BEGIN Stored data
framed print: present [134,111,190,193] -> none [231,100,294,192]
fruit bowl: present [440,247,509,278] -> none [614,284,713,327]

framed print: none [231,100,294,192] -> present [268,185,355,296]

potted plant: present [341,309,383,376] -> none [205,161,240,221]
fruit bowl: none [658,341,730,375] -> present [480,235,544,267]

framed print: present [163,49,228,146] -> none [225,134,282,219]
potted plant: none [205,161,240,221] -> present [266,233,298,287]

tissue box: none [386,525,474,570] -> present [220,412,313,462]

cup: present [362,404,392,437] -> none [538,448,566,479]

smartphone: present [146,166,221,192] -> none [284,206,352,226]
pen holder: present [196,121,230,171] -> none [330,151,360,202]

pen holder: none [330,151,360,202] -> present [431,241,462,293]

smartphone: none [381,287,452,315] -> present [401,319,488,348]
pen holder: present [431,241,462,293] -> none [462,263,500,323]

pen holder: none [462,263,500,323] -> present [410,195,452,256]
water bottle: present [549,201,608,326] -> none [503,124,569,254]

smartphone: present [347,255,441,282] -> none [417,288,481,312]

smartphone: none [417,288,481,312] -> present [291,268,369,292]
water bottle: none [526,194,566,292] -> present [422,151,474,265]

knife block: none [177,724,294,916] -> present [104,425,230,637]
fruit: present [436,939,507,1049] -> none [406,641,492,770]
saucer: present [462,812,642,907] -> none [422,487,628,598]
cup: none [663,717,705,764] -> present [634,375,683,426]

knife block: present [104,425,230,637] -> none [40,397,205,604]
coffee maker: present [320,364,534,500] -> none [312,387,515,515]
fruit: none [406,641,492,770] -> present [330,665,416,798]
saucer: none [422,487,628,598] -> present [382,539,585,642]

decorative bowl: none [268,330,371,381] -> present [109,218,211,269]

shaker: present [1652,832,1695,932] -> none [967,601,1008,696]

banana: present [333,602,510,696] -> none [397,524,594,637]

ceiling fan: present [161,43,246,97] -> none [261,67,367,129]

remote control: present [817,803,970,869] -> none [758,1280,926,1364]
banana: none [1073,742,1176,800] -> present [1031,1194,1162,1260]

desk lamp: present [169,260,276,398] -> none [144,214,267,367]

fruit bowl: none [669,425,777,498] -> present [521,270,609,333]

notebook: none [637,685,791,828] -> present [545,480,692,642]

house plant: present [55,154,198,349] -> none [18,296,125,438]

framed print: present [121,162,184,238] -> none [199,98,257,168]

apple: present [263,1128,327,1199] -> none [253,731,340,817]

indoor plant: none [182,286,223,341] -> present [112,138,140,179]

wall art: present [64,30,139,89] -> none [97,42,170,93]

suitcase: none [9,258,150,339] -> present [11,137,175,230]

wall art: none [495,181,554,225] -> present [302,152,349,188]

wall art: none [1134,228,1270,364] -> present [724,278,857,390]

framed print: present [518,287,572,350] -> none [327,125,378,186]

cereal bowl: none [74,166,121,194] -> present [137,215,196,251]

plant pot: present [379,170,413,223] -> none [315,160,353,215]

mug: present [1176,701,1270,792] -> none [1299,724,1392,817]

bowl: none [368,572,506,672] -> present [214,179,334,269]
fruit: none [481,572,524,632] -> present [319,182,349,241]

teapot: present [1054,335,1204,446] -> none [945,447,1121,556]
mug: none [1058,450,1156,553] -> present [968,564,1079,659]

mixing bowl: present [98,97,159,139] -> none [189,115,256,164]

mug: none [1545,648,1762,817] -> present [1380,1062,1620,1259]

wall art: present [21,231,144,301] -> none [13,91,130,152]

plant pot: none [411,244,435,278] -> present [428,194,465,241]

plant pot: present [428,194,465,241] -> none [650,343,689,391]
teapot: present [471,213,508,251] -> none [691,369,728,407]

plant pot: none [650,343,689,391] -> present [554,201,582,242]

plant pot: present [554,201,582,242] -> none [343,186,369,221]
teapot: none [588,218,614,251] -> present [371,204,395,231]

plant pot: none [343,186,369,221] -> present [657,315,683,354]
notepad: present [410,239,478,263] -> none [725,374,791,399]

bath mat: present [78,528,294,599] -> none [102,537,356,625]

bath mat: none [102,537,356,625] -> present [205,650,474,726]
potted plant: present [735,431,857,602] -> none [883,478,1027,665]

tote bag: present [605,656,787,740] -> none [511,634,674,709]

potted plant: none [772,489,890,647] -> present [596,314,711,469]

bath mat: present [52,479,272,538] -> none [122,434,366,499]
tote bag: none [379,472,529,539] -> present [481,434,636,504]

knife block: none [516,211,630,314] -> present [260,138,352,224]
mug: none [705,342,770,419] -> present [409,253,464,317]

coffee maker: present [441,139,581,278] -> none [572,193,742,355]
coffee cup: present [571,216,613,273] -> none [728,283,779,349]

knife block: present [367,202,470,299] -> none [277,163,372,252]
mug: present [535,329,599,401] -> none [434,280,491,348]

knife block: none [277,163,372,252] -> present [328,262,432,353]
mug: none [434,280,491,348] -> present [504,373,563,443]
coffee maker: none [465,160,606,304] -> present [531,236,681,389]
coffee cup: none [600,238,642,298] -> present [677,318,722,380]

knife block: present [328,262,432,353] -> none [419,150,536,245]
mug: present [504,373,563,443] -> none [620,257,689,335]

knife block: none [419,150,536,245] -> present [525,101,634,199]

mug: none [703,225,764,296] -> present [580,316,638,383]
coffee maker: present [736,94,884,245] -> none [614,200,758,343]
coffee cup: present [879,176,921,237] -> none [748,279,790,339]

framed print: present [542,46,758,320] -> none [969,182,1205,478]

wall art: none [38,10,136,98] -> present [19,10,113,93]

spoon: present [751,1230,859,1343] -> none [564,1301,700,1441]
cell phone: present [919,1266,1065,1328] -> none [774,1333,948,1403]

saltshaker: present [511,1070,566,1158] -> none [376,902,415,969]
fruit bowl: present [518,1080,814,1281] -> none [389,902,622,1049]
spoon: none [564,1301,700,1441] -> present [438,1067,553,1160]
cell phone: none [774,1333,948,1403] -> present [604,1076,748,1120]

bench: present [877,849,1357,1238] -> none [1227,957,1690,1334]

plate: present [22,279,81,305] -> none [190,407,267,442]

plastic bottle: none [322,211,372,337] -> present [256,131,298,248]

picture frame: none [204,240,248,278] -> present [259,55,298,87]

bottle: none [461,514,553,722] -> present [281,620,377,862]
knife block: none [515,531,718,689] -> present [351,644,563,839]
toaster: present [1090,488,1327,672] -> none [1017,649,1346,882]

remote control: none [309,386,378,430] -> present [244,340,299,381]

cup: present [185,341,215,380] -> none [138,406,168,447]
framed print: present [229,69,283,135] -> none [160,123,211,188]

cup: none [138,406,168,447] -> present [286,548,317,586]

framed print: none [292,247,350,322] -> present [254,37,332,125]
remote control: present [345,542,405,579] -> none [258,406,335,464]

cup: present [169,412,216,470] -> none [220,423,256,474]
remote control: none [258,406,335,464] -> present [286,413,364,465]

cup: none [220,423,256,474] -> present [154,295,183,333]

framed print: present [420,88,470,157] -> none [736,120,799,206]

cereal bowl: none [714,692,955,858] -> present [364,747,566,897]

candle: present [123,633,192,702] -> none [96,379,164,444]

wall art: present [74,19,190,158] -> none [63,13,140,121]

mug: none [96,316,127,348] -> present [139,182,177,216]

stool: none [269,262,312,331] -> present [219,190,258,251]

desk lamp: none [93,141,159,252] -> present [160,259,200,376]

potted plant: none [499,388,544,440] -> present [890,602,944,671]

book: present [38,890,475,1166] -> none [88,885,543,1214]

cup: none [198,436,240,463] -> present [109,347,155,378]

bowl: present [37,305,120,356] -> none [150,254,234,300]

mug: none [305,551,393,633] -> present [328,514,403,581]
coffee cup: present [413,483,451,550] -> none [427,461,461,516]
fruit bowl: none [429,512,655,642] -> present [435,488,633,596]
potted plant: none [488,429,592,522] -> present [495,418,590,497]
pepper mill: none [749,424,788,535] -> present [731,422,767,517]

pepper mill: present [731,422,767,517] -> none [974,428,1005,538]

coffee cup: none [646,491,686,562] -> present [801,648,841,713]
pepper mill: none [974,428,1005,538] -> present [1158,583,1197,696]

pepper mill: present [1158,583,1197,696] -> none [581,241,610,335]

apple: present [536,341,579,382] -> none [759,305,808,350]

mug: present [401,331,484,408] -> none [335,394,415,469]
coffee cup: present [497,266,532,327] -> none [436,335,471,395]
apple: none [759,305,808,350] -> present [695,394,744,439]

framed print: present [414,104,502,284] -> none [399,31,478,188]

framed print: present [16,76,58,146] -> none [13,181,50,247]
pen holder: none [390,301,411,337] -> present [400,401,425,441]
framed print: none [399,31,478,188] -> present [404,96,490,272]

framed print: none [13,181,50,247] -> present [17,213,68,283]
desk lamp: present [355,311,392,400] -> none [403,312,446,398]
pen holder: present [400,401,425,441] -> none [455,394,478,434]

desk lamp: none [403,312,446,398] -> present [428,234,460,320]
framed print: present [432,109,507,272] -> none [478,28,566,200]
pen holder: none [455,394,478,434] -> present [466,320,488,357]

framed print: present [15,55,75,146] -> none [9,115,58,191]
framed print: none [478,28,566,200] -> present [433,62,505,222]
END Stored data
Problem to work on — From the records above, quote only the lines running from the line with "wall art: none [38,10,136,98]" to the line with "cell phone: none", both lines included.

Written reply —
wall art: none [38,10,136,98] -> present [19,10,113,93]

spoon: present [751,1230,859,1343] -> none [564,1301,700,1441]
cell phone: present [919,1266,1065,1328] -> none [774,1333,948,1403]

saltshaker: present [511,1070,566,1158] -> none [376,902,415,969]
fruit bowl: present [518,1080,814,1281] -> none [389,902,622,1049]
spoon: none [564,1301,700,1441] -> present [438,1067,553,1160]
cell phone: none [774,1333,948,1403] -> present [604,1076,748,1120]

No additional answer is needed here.